Which imports are more expensive ?
Vehicles (including electric vehicles), Silver Dore, Naphtha, Styrene, Vinyl Chloride Monomer, compounded rubber, articles made of precious metals, imitation jewellery, electric kitchen chimneys, bicycles, toys and toys' parts, as well as toys and parts of toys, as well as toys and toys' parts (other than parts of electronic toys).
What Budget 2023 says about MSMEs
The revamp schemes will take effect from 2023 through an infusion of Rs 9,000 crore in the corpus.
This will enable another collateral-free credit of Rs 2 EL aot gel gm.
Further the cost of credit will be reduced by around 1%.
Budget 2023 Highlights: New budget tax slab
The number of income slabs has been reduced to six under the new personal tax system. The government has also raised the tax exemption limits for certain of these groups.
0-3 Lakh | nil |
3-6 Lakh | 5 % |
6-9 Lakh | 10 % |
9-12 Lakh | 15 % |
12-15 Lakh | 20 % |
Above 15 Lakh | 30% |
Taxes for individuals making Rs 9 lakh or less per year will only total Rs 45,000. That amounts to 5% of their income or a 25% decrease from the Rs 60,000 they were previously paying.
Budget highlights: Key takeaways on tax regime
1. Old tax regime is an option; new tax regime is the default.

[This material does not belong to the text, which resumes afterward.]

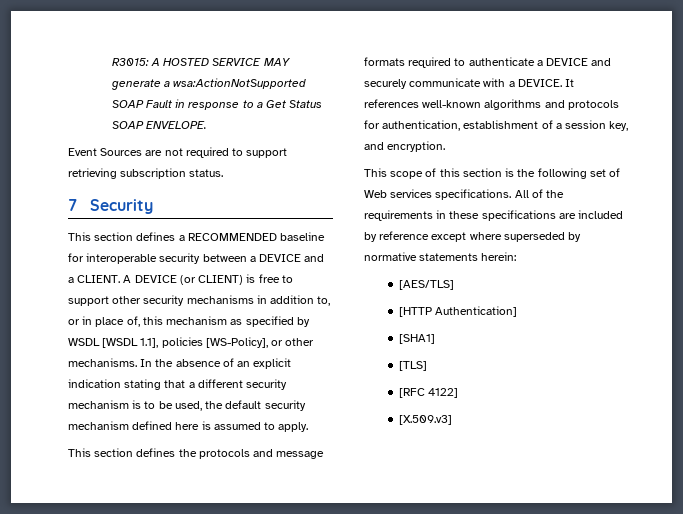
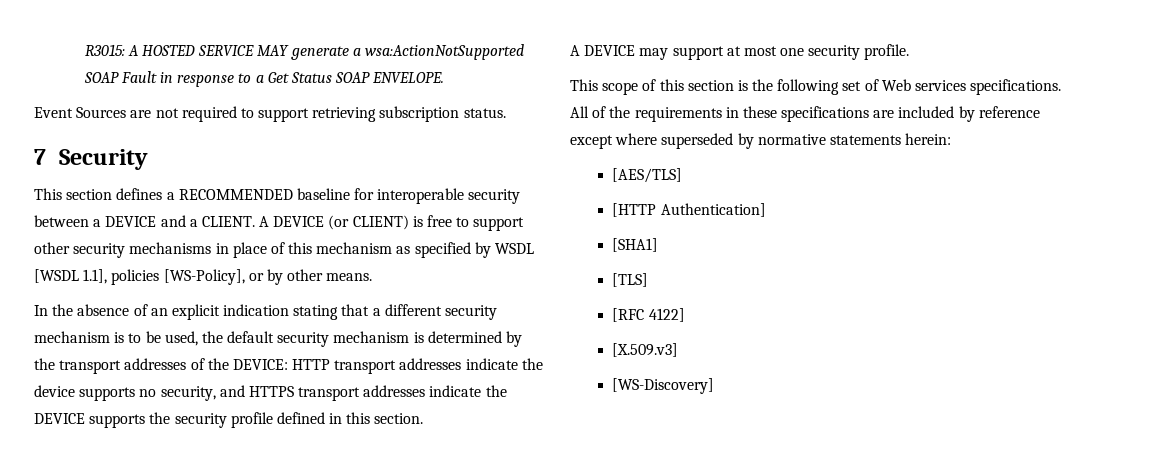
[270,295,331,306] [68,316,140,327] addition to, or in place of, -> [232,242,285,258] place of
[285,338,315,346] [68,358,137,367] other mechanisms. -> [266,269,373,285] by other means. //
[132,421,309,432] [68,448,325,459] [364,57,612,68] [364,78,575,89] [364,99,619,110] [364,120,629,131] [364,141,446,152] defined here is assumed to apply. // This section defines the protocols and message formats required to authenticate a DEVICE and securely communicate with a DEVICE. It references well-known algorithms and protocols for authentication, establishment of a session key, and encryption. -> [413,331,523,347] [34,358,543,374] [34,385,507,401] [34,412,424,428] [570,44,910,60] is determined by the transport addresses of the DEVICE: HTTP transport addresses indicate the device supports no security, and HTTPS transport addresses indicate the DEVICE supports the security profile defined in this section. // A DEVICE may support at most one security profile.
(453, 420) none -> [612,378,715,394] // [WS-Discovery]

2. There is no tax on income up to Rs 3 lakh per year.
3. Will reduce individual income tax slabs from six to five.
4. The new tax regime allows for tax exemptions up to Rs 7 lakh per year.
5. To eliminate the $10,000 minimum threshold for TDS.
6. Exempt from taxation on boards' income from housing and other operations.
7. Lower the highest surcharge rate in the new tax system from 37% to 25%.
Some highlights from the Economic Survey
1. India's GDP growth will vary from 6% to 6.8%, depending on the state of the world's economy and politics.
2. The global tightening cycle could be prolonged by persistent inflation, and borrowing costs could continue to rise.
3. India's import bill would increase due to strong local demand and rising commodity prices, widening the current account imbalance.
4. Supported by strong financials, the beginnings of a fresh cycle of private sector capital formation are apparent.
5. The economy has almost made up for what it lost during the pandemic, restarted what had stalled, and re-energized up what had lagged.